Vengono annoverate tra le bevande “diet” che fanno bene alla linea e strizzano l’occhio alla salute, ma in realtà non fanno altro che mettere a repentaglio il benessere del corpo , aumentando considerevolmente i rischi di contrarre sgradevoli e pericolosi problemi al fegato e al cuore.
Una ricerca pubblicata pochi giorni fa dalla rivista Plos One ha evidenziato come queste bevande etichettate dalle pubblicità come dietetiche , al fine di renderle più “appetibili” agli occhi dei consumatori, in realtà siano soltanto l’anticamera di problemi di peso e diabete che contribuiscano notevolmente ad aggravare l’epidemia dell’obesità globale che affligge la maggior parte delle persone.
Alla ricerca ha infatti partecipato per 10 anni un campione di consumatori delle bevande light e si è riscontrato tra essi un accumulo di grasso addominale spropositato, oltre che ingenti problemi cardiovascolari.
Ad aggravare la già complessa situazione poi è un altro studio che ha evidenziato come i consumatori d’eccellenza di queste ingannevoli bibite light siano spesso persone affette già da sovrabbondanza di peso.
Ciò che succede effettivamente al corpo , come spiegano gli esperti, si chiama effetto compensazione : se a pranzo si beve una cola light infatti, a cena si potrebbe essere più inclini a concedersi altri cibi zuccherati e non dietetici. Altri studi hanno invece messo in correlazione il consumo di bibite dolcificanti a disturbi della flora intestinale e, di conseguenza, a problemi metabolici.
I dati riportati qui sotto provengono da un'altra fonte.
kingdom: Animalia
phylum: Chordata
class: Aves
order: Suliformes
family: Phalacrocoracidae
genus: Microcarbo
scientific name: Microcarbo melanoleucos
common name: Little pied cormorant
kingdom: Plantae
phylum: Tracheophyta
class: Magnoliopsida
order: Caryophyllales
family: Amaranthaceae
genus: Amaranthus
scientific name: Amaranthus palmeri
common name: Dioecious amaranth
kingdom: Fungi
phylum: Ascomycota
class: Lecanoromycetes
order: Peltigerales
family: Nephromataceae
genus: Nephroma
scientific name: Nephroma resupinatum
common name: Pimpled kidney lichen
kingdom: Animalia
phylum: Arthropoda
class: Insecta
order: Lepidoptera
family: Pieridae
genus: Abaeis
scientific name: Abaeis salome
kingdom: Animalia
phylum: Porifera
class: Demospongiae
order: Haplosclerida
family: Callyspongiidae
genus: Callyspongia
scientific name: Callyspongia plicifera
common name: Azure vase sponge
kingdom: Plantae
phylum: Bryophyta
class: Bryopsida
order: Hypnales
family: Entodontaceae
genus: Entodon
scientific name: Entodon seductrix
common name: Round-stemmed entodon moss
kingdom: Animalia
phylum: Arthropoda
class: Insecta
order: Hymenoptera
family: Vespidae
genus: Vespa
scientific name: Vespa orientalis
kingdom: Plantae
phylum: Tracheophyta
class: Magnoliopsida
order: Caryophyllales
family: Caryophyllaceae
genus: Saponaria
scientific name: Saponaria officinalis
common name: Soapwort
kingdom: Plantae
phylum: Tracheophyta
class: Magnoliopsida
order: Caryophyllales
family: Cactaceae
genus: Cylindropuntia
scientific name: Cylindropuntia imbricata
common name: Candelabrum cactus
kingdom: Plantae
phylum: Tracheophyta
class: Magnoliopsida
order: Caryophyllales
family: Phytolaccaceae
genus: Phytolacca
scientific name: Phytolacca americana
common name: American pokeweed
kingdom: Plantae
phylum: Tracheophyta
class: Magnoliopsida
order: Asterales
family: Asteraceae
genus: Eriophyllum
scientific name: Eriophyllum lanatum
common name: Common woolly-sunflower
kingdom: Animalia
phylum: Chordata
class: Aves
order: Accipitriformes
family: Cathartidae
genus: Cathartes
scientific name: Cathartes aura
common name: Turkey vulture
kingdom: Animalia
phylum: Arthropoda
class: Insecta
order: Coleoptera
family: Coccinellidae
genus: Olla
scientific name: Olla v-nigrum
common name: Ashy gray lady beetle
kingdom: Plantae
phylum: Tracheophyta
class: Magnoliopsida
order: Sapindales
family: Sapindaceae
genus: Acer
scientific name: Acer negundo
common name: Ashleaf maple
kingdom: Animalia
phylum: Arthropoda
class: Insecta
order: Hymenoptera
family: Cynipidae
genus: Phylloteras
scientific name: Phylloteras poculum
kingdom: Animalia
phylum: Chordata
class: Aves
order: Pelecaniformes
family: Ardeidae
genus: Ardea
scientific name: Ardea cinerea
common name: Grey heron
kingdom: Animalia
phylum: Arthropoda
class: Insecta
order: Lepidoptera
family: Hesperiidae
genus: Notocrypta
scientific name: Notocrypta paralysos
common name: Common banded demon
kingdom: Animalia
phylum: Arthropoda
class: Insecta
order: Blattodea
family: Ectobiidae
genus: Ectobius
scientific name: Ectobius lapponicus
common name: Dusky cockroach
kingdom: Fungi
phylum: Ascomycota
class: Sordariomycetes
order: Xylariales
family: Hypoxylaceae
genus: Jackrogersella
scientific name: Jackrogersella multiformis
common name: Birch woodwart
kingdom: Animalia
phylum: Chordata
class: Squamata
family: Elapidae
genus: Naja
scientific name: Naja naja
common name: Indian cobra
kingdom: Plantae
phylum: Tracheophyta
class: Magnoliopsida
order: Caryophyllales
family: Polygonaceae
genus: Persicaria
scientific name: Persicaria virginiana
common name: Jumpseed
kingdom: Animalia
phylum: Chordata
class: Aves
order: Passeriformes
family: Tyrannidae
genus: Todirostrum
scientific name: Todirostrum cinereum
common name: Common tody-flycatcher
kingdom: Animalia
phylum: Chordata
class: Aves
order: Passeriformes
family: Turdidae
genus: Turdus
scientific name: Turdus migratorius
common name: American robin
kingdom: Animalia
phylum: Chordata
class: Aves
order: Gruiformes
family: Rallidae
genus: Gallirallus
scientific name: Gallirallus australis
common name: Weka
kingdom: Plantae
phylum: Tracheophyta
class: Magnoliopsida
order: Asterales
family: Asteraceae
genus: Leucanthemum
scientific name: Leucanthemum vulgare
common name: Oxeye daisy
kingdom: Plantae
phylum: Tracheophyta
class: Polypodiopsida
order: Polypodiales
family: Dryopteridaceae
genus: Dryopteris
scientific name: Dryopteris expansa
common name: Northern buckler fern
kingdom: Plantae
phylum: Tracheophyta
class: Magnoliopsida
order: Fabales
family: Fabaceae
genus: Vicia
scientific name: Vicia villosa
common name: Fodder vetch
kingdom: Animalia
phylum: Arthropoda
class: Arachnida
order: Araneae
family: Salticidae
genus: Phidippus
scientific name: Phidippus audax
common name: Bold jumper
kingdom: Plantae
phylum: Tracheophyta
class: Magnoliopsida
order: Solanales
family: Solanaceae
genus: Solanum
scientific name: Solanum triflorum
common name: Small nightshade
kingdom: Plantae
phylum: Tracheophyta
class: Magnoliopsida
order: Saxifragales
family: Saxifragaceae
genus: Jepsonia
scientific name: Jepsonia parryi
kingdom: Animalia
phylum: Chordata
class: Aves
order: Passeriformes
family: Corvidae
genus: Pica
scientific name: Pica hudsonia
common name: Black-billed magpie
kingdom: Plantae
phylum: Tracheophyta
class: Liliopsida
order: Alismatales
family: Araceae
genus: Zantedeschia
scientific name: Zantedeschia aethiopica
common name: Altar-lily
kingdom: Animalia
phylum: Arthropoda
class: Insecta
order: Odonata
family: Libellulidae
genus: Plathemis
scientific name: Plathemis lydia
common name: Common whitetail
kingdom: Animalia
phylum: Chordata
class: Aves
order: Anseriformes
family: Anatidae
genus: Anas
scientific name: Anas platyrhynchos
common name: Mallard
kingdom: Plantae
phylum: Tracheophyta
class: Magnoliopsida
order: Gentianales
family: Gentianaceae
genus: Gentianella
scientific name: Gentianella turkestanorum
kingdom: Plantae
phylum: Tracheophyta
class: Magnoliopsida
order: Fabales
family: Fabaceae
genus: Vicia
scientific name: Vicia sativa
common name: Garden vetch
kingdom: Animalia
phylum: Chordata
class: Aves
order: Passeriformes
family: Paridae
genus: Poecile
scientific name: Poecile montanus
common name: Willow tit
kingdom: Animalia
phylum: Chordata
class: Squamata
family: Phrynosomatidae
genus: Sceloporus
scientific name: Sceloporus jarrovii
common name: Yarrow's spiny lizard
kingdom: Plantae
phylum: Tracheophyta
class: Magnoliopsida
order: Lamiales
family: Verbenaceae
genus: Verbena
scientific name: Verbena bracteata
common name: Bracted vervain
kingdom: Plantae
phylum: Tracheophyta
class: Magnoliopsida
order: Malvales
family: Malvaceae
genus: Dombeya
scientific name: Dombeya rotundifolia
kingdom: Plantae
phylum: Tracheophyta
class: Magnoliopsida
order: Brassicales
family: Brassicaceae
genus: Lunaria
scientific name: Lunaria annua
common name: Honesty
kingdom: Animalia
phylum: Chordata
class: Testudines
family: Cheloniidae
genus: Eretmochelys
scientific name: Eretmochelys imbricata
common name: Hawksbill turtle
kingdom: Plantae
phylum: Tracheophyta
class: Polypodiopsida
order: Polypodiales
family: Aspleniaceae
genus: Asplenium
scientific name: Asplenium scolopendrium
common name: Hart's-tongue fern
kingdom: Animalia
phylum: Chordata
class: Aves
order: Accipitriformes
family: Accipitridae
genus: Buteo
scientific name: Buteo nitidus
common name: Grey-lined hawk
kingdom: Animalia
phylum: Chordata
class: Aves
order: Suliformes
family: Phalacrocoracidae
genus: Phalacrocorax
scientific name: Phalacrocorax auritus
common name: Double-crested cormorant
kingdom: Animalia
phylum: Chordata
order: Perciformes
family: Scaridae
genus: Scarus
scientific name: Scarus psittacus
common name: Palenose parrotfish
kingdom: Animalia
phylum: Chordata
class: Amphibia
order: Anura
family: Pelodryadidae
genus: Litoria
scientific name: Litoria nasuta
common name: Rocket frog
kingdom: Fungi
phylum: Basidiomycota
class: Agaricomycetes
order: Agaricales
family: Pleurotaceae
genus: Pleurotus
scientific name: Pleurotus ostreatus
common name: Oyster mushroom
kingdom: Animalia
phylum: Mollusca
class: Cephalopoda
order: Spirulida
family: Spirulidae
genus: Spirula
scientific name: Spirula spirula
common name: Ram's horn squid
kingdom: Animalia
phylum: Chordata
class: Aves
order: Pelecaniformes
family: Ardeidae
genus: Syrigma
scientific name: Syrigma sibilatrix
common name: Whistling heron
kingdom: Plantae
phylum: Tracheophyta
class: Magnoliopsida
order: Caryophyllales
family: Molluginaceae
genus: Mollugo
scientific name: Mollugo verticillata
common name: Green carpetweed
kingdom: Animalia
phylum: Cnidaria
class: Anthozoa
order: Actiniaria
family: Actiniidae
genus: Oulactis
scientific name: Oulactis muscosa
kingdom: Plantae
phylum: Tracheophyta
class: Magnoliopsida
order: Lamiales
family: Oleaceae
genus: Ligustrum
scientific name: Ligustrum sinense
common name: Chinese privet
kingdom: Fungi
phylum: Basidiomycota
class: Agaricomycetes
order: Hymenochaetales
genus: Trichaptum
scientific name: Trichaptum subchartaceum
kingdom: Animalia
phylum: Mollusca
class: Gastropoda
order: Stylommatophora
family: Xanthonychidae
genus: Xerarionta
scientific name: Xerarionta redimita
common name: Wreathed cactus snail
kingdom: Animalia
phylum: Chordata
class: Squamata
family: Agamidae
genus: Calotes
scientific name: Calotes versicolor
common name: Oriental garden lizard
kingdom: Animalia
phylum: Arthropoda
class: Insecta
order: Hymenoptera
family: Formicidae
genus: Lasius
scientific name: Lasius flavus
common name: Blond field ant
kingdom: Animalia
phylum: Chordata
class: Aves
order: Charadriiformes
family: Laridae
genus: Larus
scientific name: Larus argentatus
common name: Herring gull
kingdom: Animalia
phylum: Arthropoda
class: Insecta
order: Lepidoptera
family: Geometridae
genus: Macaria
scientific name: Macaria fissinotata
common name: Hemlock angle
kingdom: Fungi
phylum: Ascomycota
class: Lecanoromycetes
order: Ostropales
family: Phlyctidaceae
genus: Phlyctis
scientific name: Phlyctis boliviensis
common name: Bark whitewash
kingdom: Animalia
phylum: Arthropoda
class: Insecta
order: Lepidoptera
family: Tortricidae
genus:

Quando mangiamo qualcosa di dolce, l’organismo risponde rilasciando ormoni, come l’insulina, che facilitano il metabolismo di quelle calorie. Se però introduciamo zuccheri artificiali, il corpo si prepara a bruciare calorie che, però, non arrivano.
«È come se l’organismo dicesse: aspetta un attimo, l’ultima volta che ho assaggiato qualcosa di dolce, poi non è arrivato niente. Questa volta non so che cosa accadrà, quindi non mi preparo a metabolizzare così tanta energia» spiega a Vox Susan Swithers, Professoressa della Purdue Univerisity che studia gli zuccheri artificiali.
L’insulina dunque non agisce come dovrebbe e la bassa sensibilità delle cellule all’insulina può portare al diabete mellito di tipo 2.